Allowing residents the flexibility to work longer shifts than allowed in the United States and to take less time off between shifts to provide continuity of patient care is not associated with a greater risk to patients of early serious postoperative complications or death, according to study results involving 117 U.S. general surgery residency programs and 151 hospitals.
This flexibility also was reported by residents to make it less likely they would need to leave during an operation or hand off an active patient care issue to another provider, notes lead study investigator Karl Bilimoria, MD, MS, FACS, a faculty scholar at the American College of Surgeons (ACS) and director of the Surgical Outcomes and Quality Improvement Center at Northwestern University Feinberg School of Medicine in Chicago. Bilimoria announced the study results at a recent ACS meeting.
Compared with current resident duty hour requirements, some of which have been in place for 12 years, implementation of less restrictive work hour policies also showed no significant difference in residents’ self-reported satisfaction with their overall well-being and quality of their training. The study is called the Flexibility in Duty Hour Requirements for Surgical Trainees (FIRST) Trial. (An abstract and access to the full study are available online at http://tinyurl.com/j362869.) The FIRST Trial is the first national randomized trial of resident duty hour policies, according to the investigators.

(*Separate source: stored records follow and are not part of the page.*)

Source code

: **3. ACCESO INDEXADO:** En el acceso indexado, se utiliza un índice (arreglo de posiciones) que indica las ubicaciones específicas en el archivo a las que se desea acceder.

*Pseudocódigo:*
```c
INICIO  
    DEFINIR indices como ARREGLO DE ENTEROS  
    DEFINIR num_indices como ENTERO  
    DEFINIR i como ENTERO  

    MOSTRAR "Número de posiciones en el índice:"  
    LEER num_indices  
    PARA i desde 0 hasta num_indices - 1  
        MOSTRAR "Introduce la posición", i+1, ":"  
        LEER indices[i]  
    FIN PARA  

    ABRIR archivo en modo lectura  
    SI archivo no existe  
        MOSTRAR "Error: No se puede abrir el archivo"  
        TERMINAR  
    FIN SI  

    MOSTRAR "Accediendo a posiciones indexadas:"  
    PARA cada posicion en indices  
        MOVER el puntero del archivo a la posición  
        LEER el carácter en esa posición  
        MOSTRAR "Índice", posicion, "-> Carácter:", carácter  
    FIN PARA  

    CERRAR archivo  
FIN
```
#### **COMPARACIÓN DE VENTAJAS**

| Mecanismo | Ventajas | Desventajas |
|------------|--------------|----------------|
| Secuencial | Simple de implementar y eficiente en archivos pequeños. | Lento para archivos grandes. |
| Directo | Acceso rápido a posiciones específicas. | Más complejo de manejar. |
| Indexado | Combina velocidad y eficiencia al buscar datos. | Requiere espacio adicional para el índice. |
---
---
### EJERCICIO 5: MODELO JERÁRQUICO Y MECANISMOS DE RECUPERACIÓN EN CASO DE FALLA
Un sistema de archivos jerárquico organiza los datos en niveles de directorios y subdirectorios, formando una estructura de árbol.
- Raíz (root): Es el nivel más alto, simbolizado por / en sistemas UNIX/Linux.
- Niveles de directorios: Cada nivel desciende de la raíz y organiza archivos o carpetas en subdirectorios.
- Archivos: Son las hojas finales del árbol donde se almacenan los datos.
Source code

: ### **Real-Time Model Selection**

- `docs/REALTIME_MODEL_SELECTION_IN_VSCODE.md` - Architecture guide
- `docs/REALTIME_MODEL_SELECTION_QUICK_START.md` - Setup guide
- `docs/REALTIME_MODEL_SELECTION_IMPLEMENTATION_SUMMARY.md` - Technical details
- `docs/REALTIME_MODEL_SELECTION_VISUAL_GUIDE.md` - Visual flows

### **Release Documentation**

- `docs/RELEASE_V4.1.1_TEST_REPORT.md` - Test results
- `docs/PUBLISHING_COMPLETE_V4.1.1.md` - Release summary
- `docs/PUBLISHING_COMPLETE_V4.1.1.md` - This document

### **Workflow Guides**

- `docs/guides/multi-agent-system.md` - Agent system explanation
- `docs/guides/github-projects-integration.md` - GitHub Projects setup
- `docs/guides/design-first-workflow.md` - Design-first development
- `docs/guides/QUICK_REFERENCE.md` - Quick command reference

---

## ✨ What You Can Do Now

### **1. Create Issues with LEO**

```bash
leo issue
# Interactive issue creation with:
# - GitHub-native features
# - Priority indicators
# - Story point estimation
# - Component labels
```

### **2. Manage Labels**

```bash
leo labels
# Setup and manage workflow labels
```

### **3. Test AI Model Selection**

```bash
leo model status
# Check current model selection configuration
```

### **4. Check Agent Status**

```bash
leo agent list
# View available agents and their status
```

“Making duty hour policies more flexible for surgeons-in-training appears to be safe for patients and acceptable to the trainees,” Bilimoria says. “This is the first time we have high-level national prospective evidence to inform resident duty hour policies.” Until now, there has been little high-quality data to show the effect of increased work hour restrictions on surgical patient care, he says.
Duty hour policies were revised nationally in 2003 and 2011 by the Accreditation Council for Graduate Medical Education, the accrediting and standards-setting body for about 9,500 U.S. medical residency programs, of which 252 are general surgery programs. Of those 252 programs, 117 participated in the FIRST Trial. Made to address concerns about patient safety and residents’ well-being, the initial reform limited residents’ work hours to 80 per week, capped overnight shift lengths, and mandated minimum time off between shifts. The more recent changes further shortened the shift length for interns and increased residents’ time off work after a 24-hour shift.
Although the reforms from the Accreditation Council for Graduate Medical Education aimed to protect patients against trainees’ fatigue-related errors, Bilimoria points out that the newest restrictions increased handoffs.
“In surgery, this more frequent turnover may compromise continuity of patient care, potentially jeopardize patient safety, and decrease the quality of resident education by forcing residents to leave at critical times, such as in the middle of an operation or while stabilizing a critically ill patient,” he said.